2. Sandbox and capability routing
When a benchmark requires tool use—writing code, browsing the web, running shell commands—olmo-eval routes those actions to the appropriate executor. The asynchronous sandbox planner handles parallel container execution, spinning up isolated environments only when needed and tearing them down when the eval completes.
This isn't simulation. When the model calls a tool, olmo-eval runs the tool and feeds the real output back to the model. That's the point: evaluating the model's actual tool-use behavior, not whether a generated tool call merely looks plausible.
3. Normalized experiment schema
Every run—every checkpoint, every configuration change—gets logged in the same structured format. This makes it possible to group related experiments, compare checkpoints over time, and avoid the schema drift that accumulates in long-running projects.
It sounds boring, but it's the foundation for everything else. Without a consistent schema, you can't build tooling to analyze trends or confidently roll back a regression.
4. Pairwise results viewer
Harbor reports an overall score for each model. olmo-eval reports those scores too, with standard errors and minimum detectable effects—the smallest difference that can be reliably distinguished from noise.
But the more useful view is the pairwise comparison: lining two checkpoints up question by question, with all else held fixed.
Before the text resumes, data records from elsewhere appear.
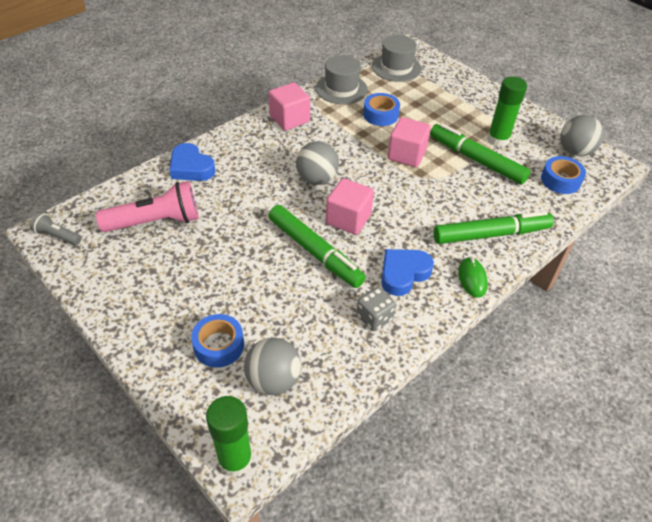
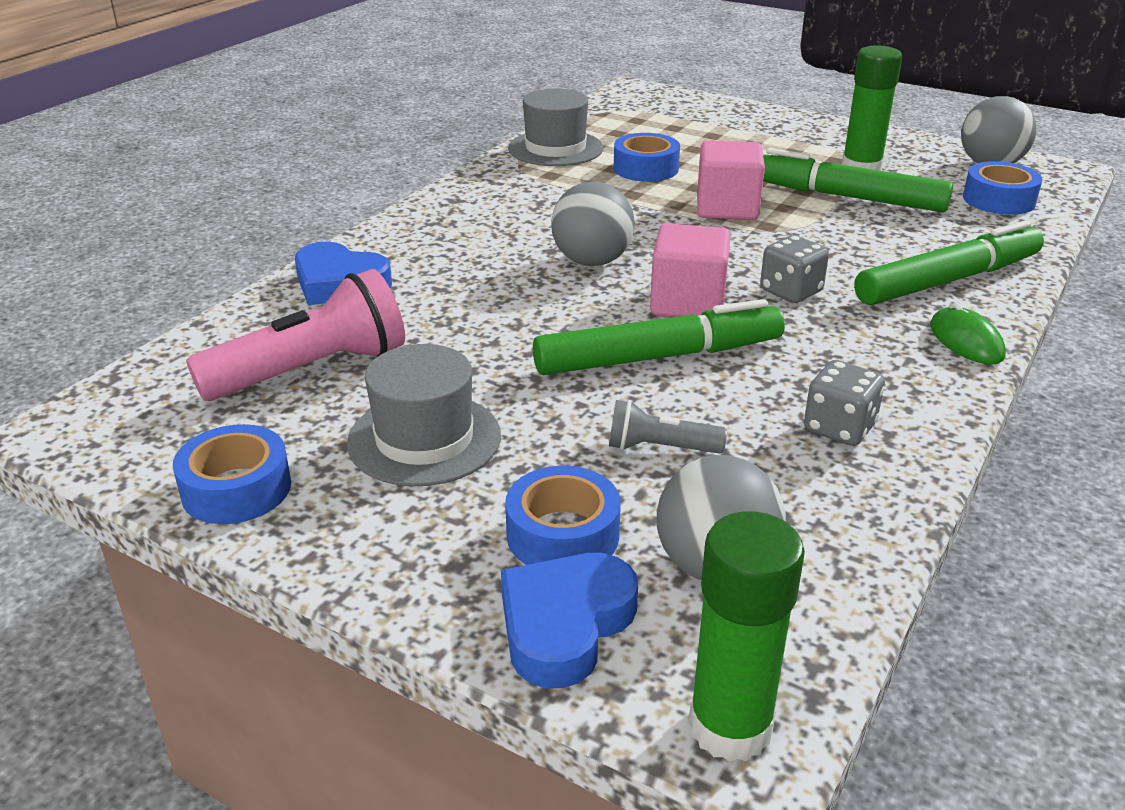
camera: 15 degrees left, 15 degrees down
(57, 236) = (101, 429): grey flashlight -> grey flashlight (660, 448)
(98, 284) = (236, 489): none -> blue tape
(289, 119) = (489, 195): pink cube -> none
(315, 252) = (658, 357): green marker -> green marker turned 45 degrees counterclockwise
(396, 67) = (630, 113): grey hat -> grey hat (424, 439)
(403, 274) = (843, 357): blue heart -> blue heart (565, 625)
(404, 223) = (791, 291): none -> grey dice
A 2.4-percentage-point shift in aggregate accuracy might be noise. A consistent pattern of improvements on a specific question type, visible in the per-instance diff, is signal.
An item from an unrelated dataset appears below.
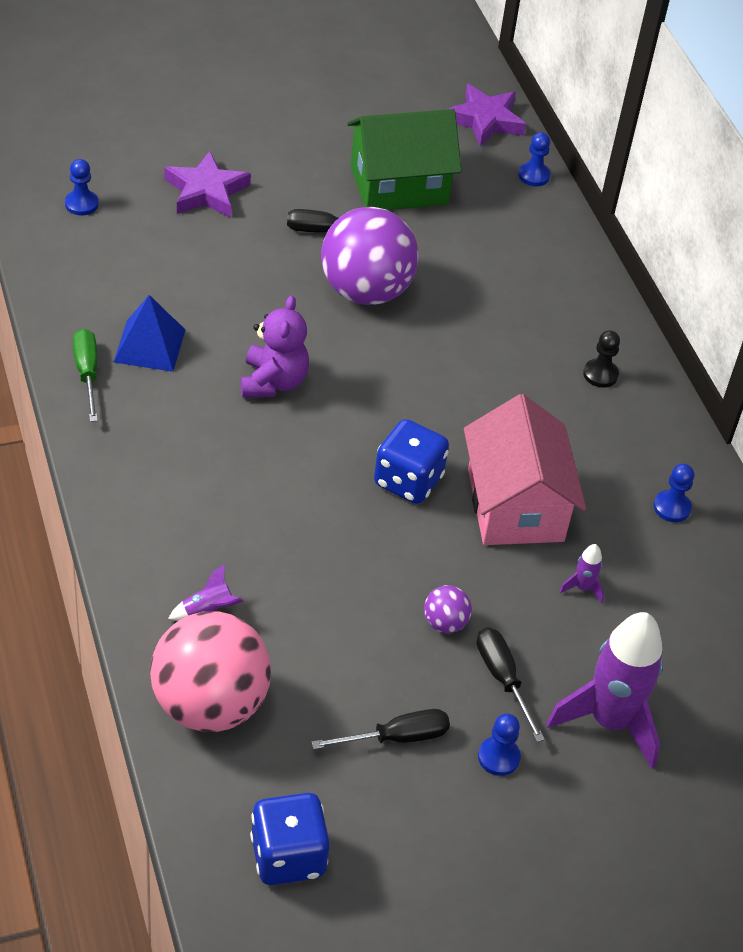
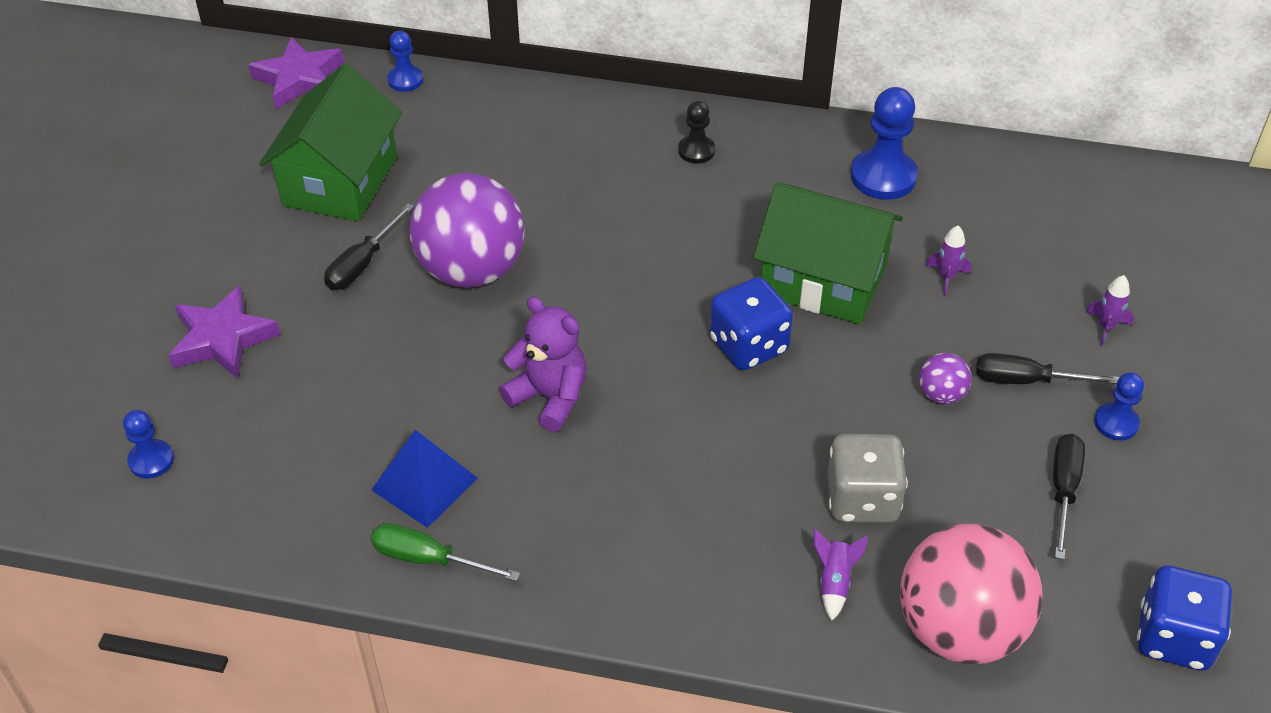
camera: 55 degrees left, 0 degrees up
(298, 603) = (862, 500): none -> grey dice
(515, 505) = (823, 280): pink house -> green house
(609, 721) = (1106, 327): purple rocket -> purple rocket, size x0.41
(672, 507) = (883, 177): blue pawn -> blue pawn, size x1.74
What adding a benchmark actually looks like
In most setups, integrating a new benchmark is a multi-day project. In olmo-eval, it's a Python class:
@register("internal_freshqa")
class InternalFreshQA(Task):
data_source = DataSource(path="s3://evals/internal/freshqa.jsonl", split="test")
formatter = ChatFormatter()
sampling_params = SamplingParams(temperature=0.0)
metrics = (AccuracyMetric(scorer=ExactMatchScorer),)
@property
def instances(self):
loader = DataLoader()
for idx, doc in enumerate(loader.load(self.config.get_data_source())):
yield Instance(
question=doc["question"],
gold_answer=doc["answer"],
metadata={"id": doc.get("id", f"freshqa_{idx}")},
)
Variants express changes in evaluation policy without duplicating the benchmark:
register_variant("internal_freshqa", "3shot", num_fewshot=3, fewshot_seed=1234)
register_variant("internal_freshqa", "zero", num_fewshot=0)
Runtime policy lives in the harness, not the task. Same benchmark, different execution:
# Baseline
olmo-eval run -m my-checkpoint -t internal_freshqa:zero
# Same scoring, search/tool runtime enabled
olmo-eval run -m my-checkpoint -t internal_freshqa:zero --harness search_agent
When to use it (and when not to)
Use olmo-eval when evaluation is part of ongoing model development rather than a one-off scoring run. If your recurring question is "How does this checkpoint differ from the last one, and where exactly did it improve or regress?", that's the workflow olmo-eval is built for.
If you're publishing a leaderboard or need maximum reproducibility guarantees for public benchmarks, Harbor's heavier verification process might be the better fit. If you just need to score a finished model on established benchmarks once, lighter-weight tools will get you there faster.
But if you're in the loop—tweaking data, retraining, evaluating, analyzing, and doing it all again tomorrow—olmo-eval is designed to keep pace.
The open development loop
Reproducible evaluation should move at the speed of model development, not lag behind it. OLMES standardized how we score finished models. olmo-eval carries that standard into the iterative work of building models—and AI2 is releasing it openly so the rest of us can build on it.
The code is on GitHub. The paradigm—modular, iterative, grounded in the reality of constant checkpoints and constant questions—feels like the right direction for evaluation tooling in 2025.